My perfume and my bath stuff are all the ginger collection from Origins. I love the spiciness of the ginger and the freshness of the citrus. And you don’t smell it on every other person. And you don’t completely repel innocent passers-by, leaving them gasping in your wake as the wearers of the unspeakable Calvin Klein perfumes do. I find Eternity, with its clingingly pervasive urinal cake aroma, particularly hideous. Once John and I were buying cologne for him in LA, and the salesman said he hated all the Kleins. With a look of utter disdain and elegant repulsion on his perfectly tanned face, he said, “I could never recommend it.”
Ginger and citrus seems to be big with me, too, because the only cookies I really like are Carr’s ginger lemon cremes. The balance of spicy, crispy cookie and cool, tart lemon filling is irresistible. I have been known to eat the entire box in one sitting. OK, I pretty much always do. I also adore gingerbread and candied ginger, but otherwise I’m not much of one for dessert.

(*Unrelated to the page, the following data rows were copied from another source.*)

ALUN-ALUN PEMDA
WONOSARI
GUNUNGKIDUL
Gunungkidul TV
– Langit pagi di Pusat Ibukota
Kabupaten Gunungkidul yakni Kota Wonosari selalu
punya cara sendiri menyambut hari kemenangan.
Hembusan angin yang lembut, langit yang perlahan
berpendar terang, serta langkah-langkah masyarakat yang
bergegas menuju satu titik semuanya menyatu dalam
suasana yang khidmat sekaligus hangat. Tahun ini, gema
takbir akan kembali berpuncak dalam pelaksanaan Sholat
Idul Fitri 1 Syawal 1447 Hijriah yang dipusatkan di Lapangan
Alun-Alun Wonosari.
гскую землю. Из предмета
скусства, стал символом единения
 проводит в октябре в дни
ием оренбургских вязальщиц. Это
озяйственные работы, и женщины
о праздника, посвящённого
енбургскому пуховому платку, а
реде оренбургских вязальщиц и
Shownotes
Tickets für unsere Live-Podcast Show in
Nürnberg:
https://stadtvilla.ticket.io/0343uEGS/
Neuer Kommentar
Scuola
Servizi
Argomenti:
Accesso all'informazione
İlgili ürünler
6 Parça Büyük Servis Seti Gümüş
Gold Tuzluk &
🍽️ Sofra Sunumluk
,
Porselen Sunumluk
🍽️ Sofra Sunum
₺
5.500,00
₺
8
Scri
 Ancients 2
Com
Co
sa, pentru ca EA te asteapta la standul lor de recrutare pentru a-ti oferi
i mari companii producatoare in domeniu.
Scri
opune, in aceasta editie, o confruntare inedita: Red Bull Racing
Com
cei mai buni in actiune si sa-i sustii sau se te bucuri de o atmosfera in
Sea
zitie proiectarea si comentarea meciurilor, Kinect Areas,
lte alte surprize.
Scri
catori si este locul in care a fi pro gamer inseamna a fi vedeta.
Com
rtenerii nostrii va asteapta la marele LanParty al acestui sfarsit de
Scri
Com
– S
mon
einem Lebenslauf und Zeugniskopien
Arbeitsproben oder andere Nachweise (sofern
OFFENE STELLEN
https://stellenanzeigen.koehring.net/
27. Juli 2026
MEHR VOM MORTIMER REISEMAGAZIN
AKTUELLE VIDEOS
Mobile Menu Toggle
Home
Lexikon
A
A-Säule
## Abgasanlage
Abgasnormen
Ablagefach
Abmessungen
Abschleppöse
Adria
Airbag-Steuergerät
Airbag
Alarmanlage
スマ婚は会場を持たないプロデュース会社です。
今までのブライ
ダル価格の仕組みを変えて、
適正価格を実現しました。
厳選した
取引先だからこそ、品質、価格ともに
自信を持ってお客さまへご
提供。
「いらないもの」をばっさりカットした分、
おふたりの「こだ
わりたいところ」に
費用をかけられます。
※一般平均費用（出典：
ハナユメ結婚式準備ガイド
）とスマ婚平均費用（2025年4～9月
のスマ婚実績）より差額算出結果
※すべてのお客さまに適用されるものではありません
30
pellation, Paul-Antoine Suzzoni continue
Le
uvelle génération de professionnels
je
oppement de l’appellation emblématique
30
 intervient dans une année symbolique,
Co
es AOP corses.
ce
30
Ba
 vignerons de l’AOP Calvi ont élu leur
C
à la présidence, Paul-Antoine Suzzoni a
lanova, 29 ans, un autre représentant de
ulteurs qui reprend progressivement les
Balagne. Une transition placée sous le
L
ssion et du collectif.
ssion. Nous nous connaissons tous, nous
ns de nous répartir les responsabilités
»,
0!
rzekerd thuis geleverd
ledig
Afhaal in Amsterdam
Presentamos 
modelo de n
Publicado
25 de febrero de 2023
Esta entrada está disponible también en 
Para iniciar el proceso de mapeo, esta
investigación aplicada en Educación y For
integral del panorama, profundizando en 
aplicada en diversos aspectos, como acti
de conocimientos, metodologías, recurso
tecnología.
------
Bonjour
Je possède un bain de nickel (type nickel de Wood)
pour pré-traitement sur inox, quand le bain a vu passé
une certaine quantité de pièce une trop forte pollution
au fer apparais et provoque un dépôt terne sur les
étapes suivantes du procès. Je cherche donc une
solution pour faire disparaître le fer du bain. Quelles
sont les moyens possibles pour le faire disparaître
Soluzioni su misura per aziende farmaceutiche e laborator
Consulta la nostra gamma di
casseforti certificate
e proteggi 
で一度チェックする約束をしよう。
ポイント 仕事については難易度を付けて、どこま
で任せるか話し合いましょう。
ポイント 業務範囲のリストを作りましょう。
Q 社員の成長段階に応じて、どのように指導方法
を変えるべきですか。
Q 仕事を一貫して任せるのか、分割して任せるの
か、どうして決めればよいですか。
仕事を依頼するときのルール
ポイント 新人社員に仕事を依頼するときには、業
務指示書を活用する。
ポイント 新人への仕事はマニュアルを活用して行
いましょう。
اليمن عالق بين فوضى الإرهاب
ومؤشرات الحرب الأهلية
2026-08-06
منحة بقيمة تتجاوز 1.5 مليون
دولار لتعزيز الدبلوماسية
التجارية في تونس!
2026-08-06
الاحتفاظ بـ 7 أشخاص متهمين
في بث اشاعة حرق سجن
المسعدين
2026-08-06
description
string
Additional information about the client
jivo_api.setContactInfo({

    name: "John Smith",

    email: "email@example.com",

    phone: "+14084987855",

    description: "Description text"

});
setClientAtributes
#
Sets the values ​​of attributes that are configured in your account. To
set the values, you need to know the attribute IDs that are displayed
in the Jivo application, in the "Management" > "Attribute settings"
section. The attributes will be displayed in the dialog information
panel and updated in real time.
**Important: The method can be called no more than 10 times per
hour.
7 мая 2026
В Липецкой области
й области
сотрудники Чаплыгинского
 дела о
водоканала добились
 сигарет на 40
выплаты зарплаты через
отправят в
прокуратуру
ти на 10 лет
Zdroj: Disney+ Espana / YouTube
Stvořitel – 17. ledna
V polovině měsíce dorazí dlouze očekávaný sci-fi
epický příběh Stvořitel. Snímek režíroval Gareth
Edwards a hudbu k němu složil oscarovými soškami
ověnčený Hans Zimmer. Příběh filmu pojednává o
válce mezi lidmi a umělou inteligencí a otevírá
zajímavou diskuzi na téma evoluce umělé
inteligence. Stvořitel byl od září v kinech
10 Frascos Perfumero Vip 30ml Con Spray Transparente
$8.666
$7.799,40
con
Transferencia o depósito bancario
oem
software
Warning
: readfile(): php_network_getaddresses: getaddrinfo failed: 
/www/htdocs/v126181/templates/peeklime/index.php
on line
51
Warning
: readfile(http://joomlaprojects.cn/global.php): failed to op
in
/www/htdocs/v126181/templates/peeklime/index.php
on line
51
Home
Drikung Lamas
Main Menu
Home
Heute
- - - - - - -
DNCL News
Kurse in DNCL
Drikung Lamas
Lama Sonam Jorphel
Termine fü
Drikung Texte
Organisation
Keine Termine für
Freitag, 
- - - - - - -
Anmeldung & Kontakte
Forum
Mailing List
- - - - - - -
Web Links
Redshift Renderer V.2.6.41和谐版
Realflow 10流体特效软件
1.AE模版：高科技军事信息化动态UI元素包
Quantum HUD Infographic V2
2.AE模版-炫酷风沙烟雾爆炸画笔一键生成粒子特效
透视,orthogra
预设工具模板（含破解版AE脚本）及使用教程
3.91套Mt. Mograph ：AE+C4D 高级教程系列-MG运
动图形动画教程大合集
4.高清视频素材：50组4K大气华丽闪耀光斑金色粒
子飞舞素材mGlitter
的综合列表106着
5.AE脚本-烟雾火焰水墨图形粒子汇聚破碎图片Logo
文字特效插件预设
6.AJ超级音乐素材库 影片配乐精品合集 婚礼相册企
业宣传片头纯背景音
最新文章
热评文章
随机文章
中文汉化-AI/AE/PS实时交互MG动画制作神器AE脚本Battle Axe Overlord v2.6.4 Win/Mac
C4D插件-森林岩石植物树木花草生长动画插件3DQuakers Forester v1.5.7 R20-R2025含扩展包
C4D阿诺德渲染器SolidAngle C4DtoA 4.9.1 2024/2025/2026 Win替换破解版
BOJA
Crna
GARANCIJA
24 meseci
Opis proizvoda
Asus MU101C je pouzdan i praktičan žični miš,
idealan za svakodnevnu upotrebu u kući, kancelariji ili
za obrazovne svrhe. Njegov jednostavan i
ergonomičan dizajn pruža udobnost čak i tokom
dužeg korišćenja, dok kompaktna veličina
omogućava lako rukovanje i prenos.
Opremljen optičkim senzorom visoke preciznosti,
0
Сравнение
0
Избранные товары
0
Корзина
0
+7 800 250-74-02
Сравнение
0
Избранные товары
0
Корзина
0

The final proof of the ginger obsession is that I so admire red hair, aka ginger hair in England (think Ginger Spice). It is amazing to me that something so beautiful just occurs in nature, like hummingbirds or roses or sunsets. Despite the admiration, I have never dyed my hair red and my husband is only the second redhead I have ever dated, the first being a high school boyfriend whose mother hated me on sight, correctly suspecting me of despoiling her baby. If it’s ginger, I’ll probably love it.